When the footballer got financially stretched, the witch doctor said that "'if he has no more money he'll have to sacrifice his son'. I had the strength to say 'stop' and I never went back to him," Yapi Yapo said.
In two years, he said he was conned into paying 200,000 euros, and got "nothing positive back".
"He knew how to put me into a spiral and I lost the ability to think clearly..."
The footballer said his Christian faith helped give him the strength to put an end to the hold the marabout had on him.
Some witch doctors "threaten vengeance", he said, "so there is a fear of breaking away from them."
Joel Thibault, an evangelical pastor to several top athletes in France, has had to deal with the "disastrous consequences" of footballers and basketball players caught in similar circumstances.
"I know there are clubs that allow players to go to Senegal after they get injured because doctors can't treat them. They come back and play with amulets and protection belts."
Those who go to healers in France have told him "that when things are going less well they are told to make more sacrifices, to pay more for them, and then it spirals," Thibault added.
"I see the damage... players who are depressed and who have had suicidal thoughts."
- 'He became like a god' -
Another Ivory Coast-born footballer, Cisse Baratte told AFP how he went through the same hell.
When he began playing for a top club in Abidjan at 16, he was told that healers could make him perform better and protect him "from jealousy".
"I fell into the trap," he admitted. Baratte, now 55, started by taking "showers with potions" prescribed by a witch doctor, having sacrifices made and wearing a leather protection belt that had verses of the Koran sewn into it.
"As soon as I got injured or things weren't going well, I would go to him. He became like a god to me... You become dependent and he took advantage of that."
He turned to witch doctors again when he began playing in Europe in the 1990s.
"I was always injured," he said. "The marabout said that it was because I wasn't taking the showers with the potions at the right time or because it was cold..."

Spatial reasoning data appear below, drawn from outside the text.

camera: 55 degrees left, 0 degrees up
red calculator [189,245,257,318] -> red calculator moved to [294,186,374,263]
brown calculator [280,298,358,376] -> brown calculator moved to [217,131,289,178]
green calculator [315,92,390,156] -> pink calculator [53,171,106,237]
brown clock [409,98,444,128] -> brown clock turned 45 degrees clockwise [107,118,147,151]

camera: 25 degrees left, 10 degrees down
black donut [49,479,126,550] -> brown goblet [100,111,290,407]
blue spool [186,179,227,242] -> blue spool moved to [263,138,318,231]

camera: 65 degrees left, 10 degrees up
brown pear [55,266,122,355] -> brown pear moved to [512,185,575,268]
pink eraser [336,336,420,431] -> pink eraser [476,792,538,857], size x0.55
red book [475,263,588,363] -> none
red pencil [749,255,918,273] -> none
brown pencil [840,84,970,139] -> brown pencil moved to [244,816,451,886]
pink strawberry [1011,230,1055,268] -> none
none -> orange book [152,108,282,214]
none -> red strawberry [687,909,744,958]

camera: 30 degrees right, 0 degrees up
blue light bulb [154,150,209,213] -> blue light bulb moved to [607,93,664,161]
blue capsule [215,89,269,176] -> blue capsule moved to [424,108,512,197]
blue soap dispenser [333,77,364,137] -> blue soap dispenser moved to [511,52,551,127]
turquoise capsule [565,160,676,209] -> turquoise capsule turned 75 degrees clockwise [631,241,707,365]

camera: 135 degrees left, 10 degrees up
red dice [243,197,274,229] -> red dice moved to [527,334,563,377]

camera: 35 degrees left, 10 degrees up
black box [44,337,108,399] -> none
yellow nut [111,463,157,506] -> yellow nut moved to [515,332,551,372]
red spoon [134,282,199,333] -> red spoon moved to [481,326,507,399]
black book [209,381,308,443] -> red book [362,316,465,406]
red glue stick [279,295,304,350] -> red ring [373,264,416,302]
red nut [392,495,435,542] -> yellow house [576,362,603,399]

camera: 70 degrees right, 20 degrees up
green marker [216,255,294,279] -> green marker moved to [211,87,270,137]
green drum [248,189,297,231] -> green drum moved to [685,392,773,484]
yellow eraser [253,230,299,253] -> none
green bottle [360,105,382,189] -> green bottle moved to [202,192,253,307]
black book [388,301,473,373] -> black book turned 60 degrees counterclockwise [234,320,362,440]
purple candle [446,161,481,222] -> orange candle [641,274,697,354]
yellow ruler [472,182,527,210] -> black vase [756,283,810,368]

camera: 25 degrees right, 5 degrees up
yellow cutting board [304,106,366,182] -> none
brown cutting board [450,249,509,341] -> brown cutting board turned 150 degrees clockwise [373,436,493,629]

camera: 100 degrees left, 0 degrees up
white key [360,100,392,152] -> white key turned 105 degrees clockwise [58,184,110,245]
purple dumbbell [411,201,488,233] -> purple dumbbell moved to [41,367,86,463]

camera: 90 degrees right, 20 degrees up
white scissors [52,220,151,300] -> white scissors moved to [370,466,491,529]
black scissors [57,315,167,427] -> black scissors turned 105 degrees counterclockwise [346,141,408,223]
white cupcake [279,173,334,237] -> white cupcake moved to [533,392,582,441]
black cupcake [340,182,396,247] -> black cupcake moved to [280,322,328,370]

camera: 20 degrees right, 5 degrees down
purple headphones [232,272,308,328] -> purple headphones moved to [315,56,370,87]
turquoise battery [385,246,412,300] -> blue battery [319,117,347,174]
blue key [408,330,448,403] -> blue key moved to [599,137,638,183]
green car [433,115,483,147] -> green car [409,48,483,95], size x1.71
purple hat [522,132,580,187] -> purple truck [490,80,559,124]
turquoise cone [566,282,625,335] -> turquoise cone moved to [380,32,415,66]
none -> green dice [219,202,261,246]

In the dressing rooms, he noticed teammates from Senegal or Cameroon also had "protection" -- "perfumes" or belts under their jerseys.
- Pogba case -
Thibault said it has taken the Paul Pogba extortion case, where the French star was held against his will last year, to throw a spotlight on how serious the problem has become "with more and more money" in football.
The French World Cup winner was accused by his brother and a childhood friend of paying a witch doctor to cast a spell on his team mate Kylian Mbappe -- an allegation that Pogba and the marabout denied to police.
"Players tell me that when some have anti-doping tests, doctors can't get a needle into them until they have called their marabout... So people know about this," Thibault insisted.
Several healers say they feel "stigmatised" by the headlines the Pogba case has sparked.
"The controversy has damaged our profession," Monsieur Fakoly, a Guinean-born healer who works outside Paris told AFP. "It's really the dark side." People should distinguish between witch doctors "who cast spells" and healers "who help", he said.
But as long as there are players look for "shortcuts to success", witch doctors' influence on the game is "not going to stop, unfortunately", said Yapi Yapo.